Sesampainya stasiun Kalisat Jember, ada pergantian lokomotif kecil ke lokomotif yang lebih besar. Para pejuang yang disandera dijemur 1-2 jam di dalam gerbong saat terik matahari.
“Kesaksian keluarga dari pejuang di dalam gerbong 1 dan 2, bahwa di gerbong 3 kala itu sudah tidak ada suara. Sedangkan di gerbong 1 dan 2 masih ada yang menjerit meminta tolong buka pintu,” ucapnya.
Di dalam gerbong 3 tidak ada yang mengetahui apakah saat itu para pejuang sudah meninggal. Sebab tidak ada saksi, karena di akhir perjalanan semua pejuang di gerbong 3 meninggal dunia.

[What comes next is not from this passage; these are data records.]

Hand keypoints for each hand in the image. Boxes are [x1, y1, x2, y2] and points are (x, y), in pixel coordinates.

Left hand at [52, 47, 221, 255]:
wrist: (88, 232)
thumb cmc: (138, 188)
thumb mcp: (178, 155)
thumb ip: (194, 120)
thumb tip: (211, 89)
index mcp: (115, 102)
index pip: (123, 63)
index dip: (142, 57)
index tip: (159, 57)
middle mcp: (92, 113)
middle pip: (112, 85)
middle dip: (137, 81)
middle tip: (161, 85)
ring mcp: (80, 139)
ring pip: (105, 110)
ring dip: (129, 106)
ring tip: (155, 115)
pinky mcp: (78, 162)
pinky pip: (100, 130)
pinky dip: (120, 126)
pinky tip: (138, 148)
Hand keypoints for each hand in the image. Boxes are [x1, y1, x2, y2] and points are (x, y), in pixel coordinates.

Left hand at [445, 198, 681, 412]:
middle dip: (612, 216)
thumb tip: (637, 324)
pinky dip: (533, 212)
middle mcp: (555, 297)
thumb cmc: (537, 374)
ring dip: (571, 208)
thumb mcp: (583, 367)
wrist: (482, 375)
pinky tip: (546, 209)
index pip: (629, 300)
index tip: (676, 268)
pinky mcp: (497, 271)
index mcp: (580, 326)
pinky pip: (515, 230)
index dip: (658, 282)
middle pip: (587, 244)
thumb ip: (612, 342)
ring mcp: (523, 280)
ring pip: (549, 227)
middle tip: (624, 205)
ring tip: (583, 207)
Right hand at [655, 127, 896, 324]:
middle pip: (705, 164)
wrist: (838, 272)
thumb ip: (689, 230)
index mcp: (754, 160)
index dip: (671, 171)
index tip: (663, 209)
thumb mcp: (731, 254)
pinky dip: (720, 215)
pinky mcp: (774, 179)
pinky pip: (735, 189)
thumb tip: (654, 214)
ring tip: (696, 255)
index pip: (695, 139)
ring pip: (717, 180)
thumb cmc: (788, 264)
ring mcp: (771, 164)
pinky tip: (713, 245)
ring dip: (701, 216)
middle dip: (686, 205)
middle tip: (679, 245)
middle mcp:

“Perjalanan berlanjut. Sampai di Jatiroto sempat hujan. Ada pejuang yang menjilati sisa air hujan di lubang-lubang gerbong bahkan minum kencing temannya sendiri yang namanya pak Singgih (penuturan keluarga),” bebernya.
Ada juga penuturan bahwa seorang pejuang selamat sebab saat masuk gerbong melihat lubang kecil di gerbong. Lubang itu kemudian dilebarkan sedikit demi sedikit menggunakan garpu.
“Jadi saat masuk pertama kali di gerbong, pejuang itu menempelkan hidungnya ke lubang itu, sehingga sampai di stasiun Surabaya selamat,” jelas Jun.
Kereta api maut itu pun sampai di Wonokromo sekitar pukul 20.00 WIB. Saat gerbong dibuka, puluhan pejuang meninggal dunia di dalam gerbong.
“Gerbong 1 selamat semua, di gerbong 2 meninggal 8 orang dan gerbong 3 yang berisi 48 orang seluruhnya meninggal dunia. Jadi total ada 46 pejuang meninggal,” ucapnya.
Jenazah para pejuang itu awalnya dimakamkan di Sidoarjo dan pada 10 November 1960 dipindah ke makam pahlawan Kota Kulon Bondowoso.